→ **Task objective**
Carry on the family history of David Penrod and Temperance Keller from the point where it stops.

** Selected extract follows **

Saturday, April 02, 2011

Samuel Clark & Rebecca Garner 5G Grandparents

David Penrod & Temperence Keller 4G Grandparents

David Penrod
Birth: Jan. 9, 1815 Illinois, USA

Death: Feb. 26, 1872 Provo Utah County Utah, USA (Buried in Provo, Utah, Cemetery)
Son to Lewis and Polly Penrod. David and Temperance had 13 children, 7 boys and 6 girls.

Written by Mary P. Young

David was born 9 January 1815, in Jonesboro, Union County, Illinois, son of Lewis and Polly Beggs Penrod. He married Temperance Hinkle Keller. She was born in Rowan County, North Carolina, 17 November 1817.
A study of the Federal Census records shows us that David's grandfather, Samuel Penrod Sr., came to Illinois sometime before 1817. The family is not listed in the 1812 Census, so it was between those dates when they came.
David's father, Lewis, was married to Polly Beggs and his mother's name was Polly, but we do not know her maiden name. This Polly was the wife of Samuel Penrod Sr.; there are eight Penrod heads of families listed in the 1818 Census for Union County, Illinois. According to the group sheet we have for Samuel's father, John Penrod Sr., they seem to be brothers of Samuel Penrod Sr. David joined the Mormon Church and was a very intelligent and religious man; he accepted the Gospel in all its fullness, lived it, and taught it to his family.
Temperence Keller Penrod-
Birth: Nov. 18, 1817 Rowan County North Carolina, USA
Death: Nov. 15, 1893 Provo Utah County Utah, USA

Temperance Keller

When the saints decided to go west Temperance and David had six children, all born in Union, Illinois. Two more children were born to them in Hancock, Iowa. As mob violence and persecution became greater, their lives were in danger from day to day. They began getting things together to start the long trek to the Promised Land, where there were no mobs or persecution. David was a wagon maker by profession. When they arrived at the Missouri River and many of the saints who had started the journey with ill prepared wagons and outfits, were held up because of broken parts, mostly wheels and ties, he was asked to remain there and repair them so the Saints could continue West. Temperance and David remained here for about a year after which they joined the Orson Hyde Company of 1849 and resumed the journey.

** End of Selected extract **
** Data block follows **

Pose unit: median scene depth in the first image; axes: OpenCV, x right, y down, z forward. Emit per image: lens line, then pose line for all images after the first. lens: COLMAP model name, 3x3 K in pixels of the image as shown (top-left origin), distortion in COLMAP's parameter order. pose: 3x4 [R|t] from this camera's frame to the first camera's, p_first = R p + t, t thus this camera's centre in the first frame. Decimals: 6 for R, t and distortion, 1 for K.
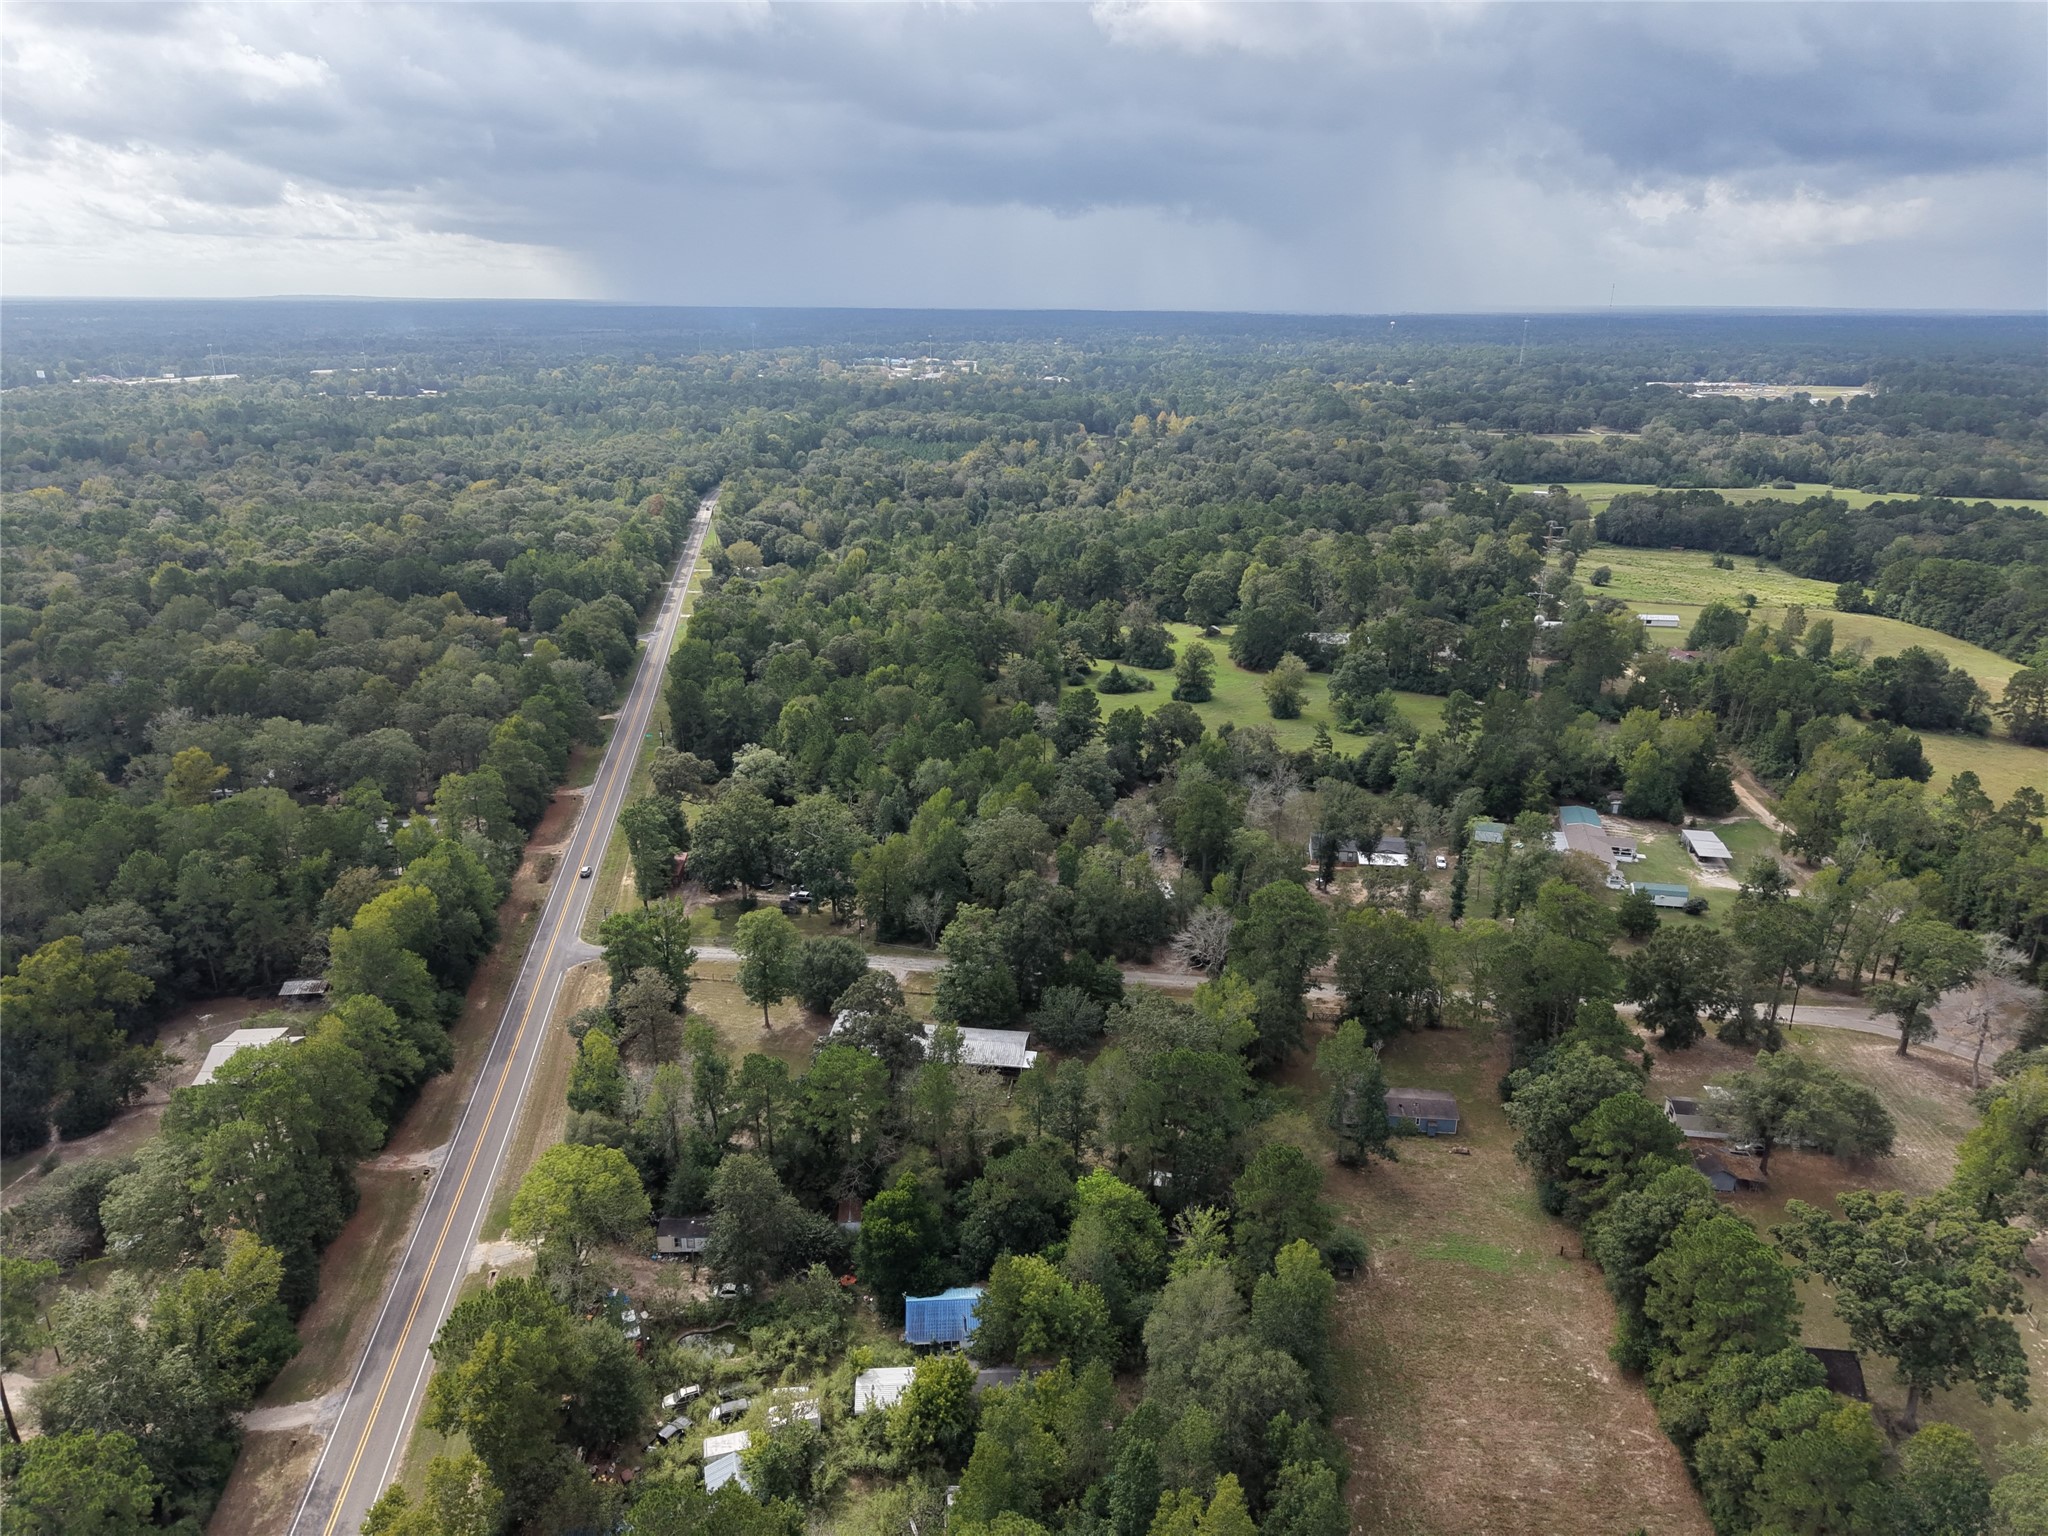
lens RADIAL K [[1375.9, 0, 1025.2], [0, 1375.9, 760.5], [0, 0, 1]] dist [0.029820, -0.031625]
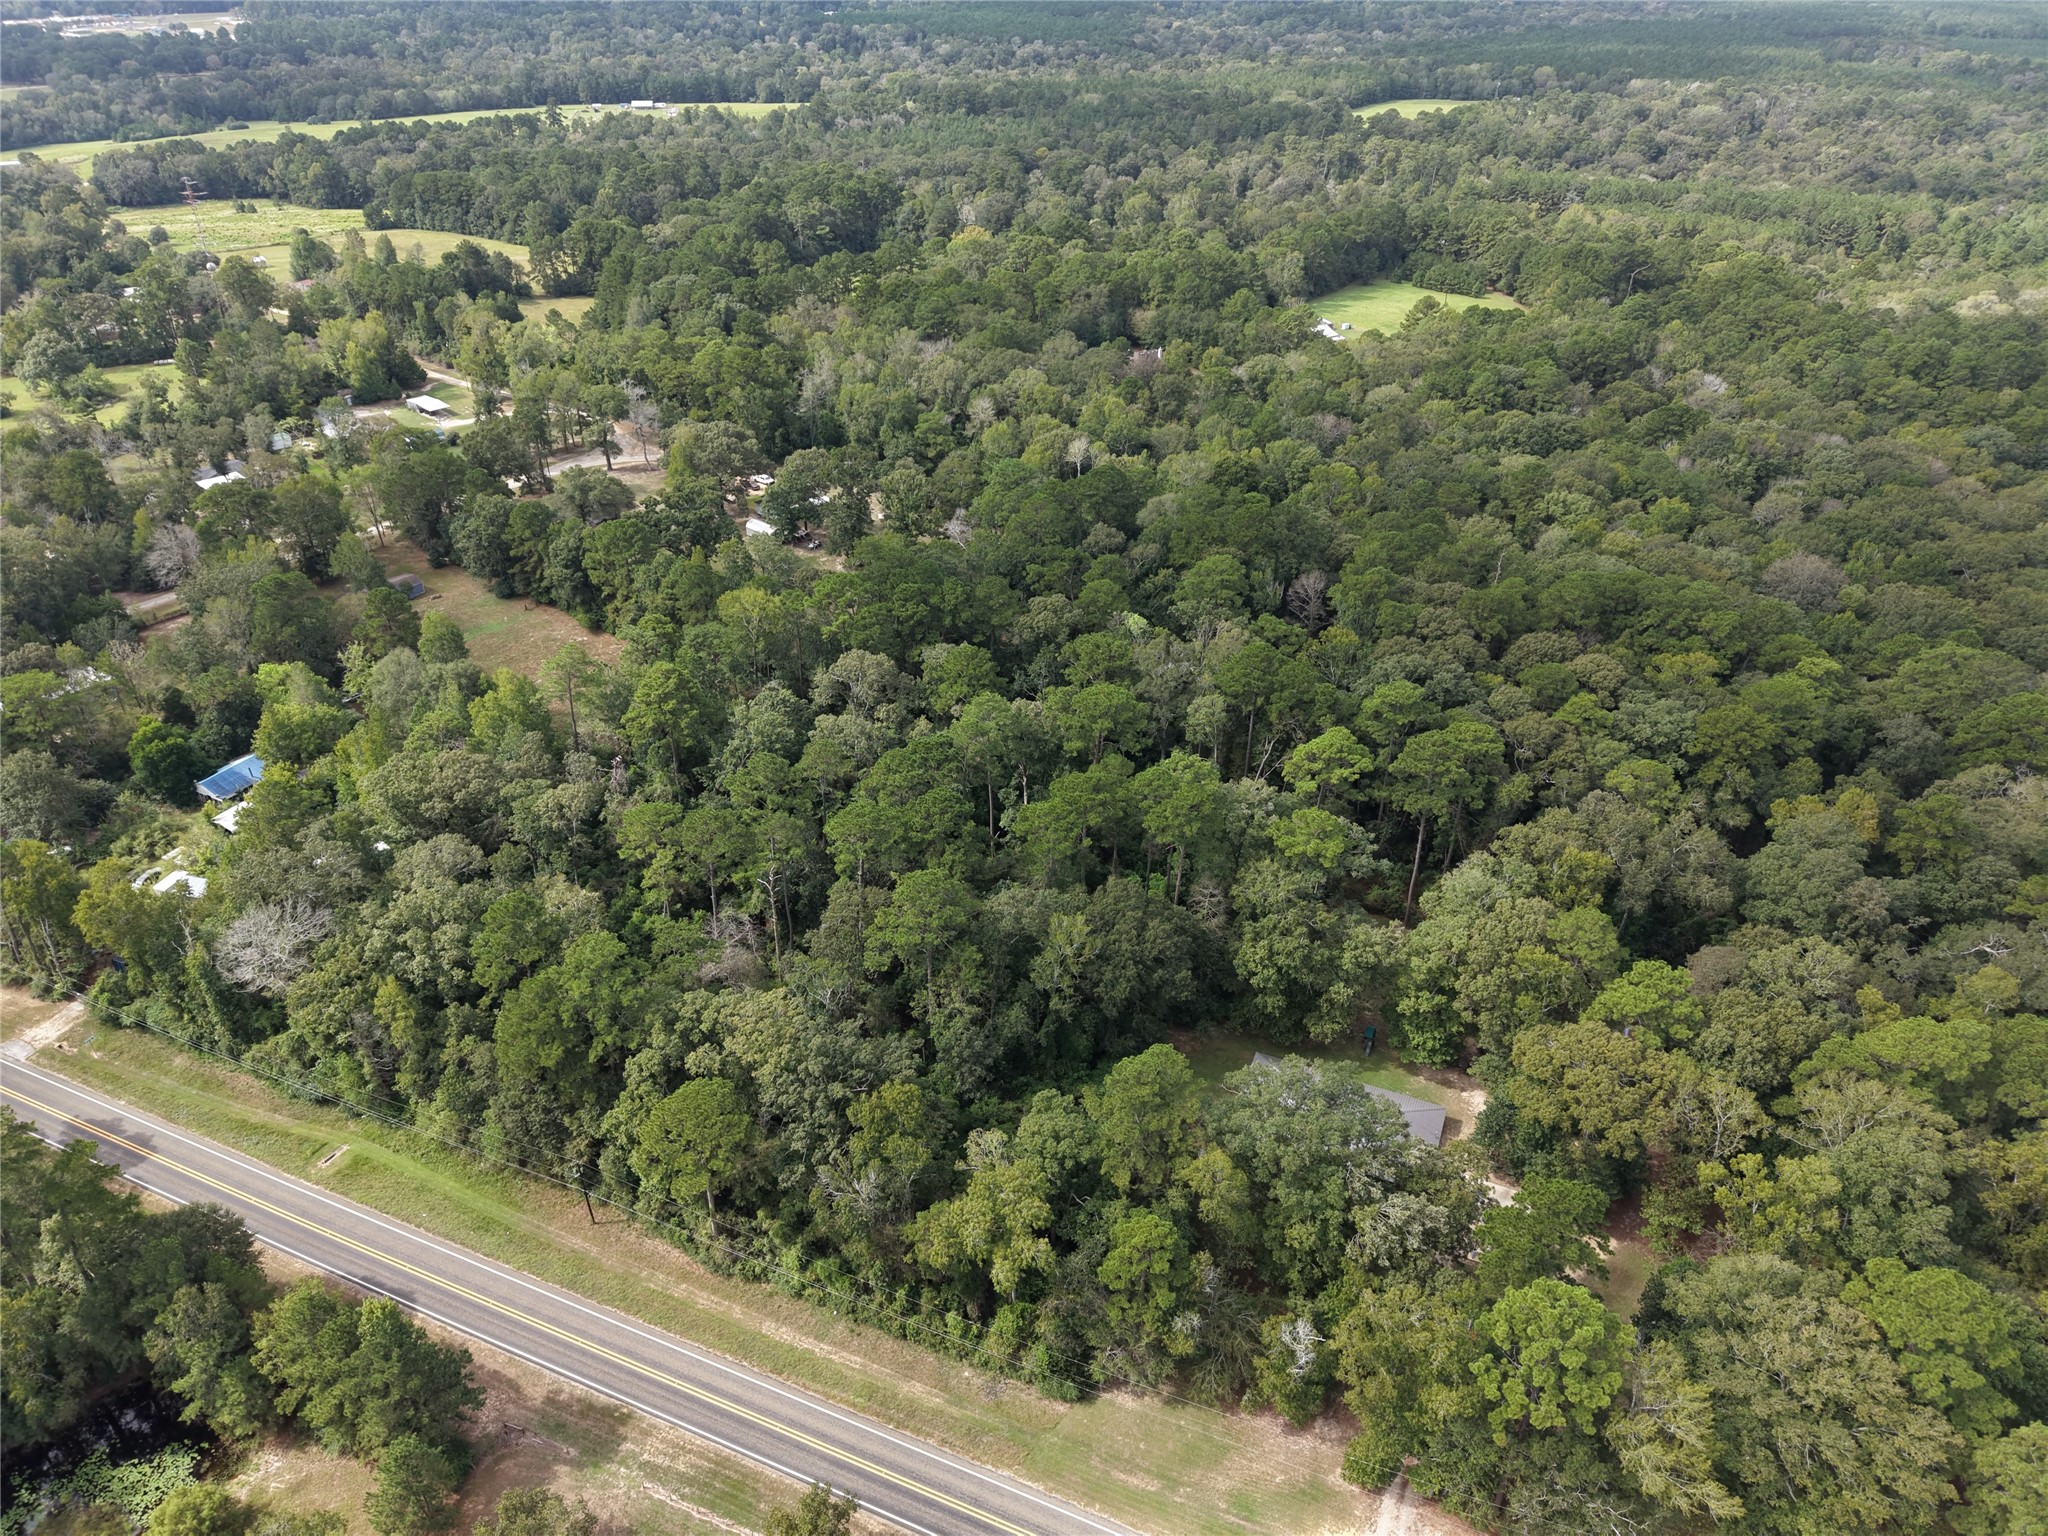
lens RADIAL K [[1371.2, 0, 1024.0], [0, 1371.2, 768.0], [0, 0, 1]] dist [0.035644, -0.032724]
pose [[0.524511, -0.453238, 0.720738, -0.084462], [0.269652, 0.891383, 0.364313, 0.009994], [-0.807574, 0.003262, 0.589757, -0.071890]]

** End of Data block **

→ **Answer to the exercise**
On the way to Utah they buried Soloman by the roadside. They covered him in a grave with rocks and sagebrush so the coyotes and Indians couldn't find it. During the journey Temperance became very ill with Cholera, in fact, she was so very ill they did not expect her to recover, so the wagon train moved on without them, leaving one man and woman to take care of her and the family. Through their great faith and prayers to their Heavenly Father, she was restored to health and was soon able to travel and they were able to catch up with the company. They arrived in Utah with the Company in 1849. They remained in Salt Lake for about a year, and then came with other families to Provo, moving into the Old Fort. While living at the Fort another son was born. They named him David Nephi

Later they moved to their own home, a four roomed adobe house located between 35th and 4th West Streets on Center Street in Provo. In this house it is presumed that the other four children were born.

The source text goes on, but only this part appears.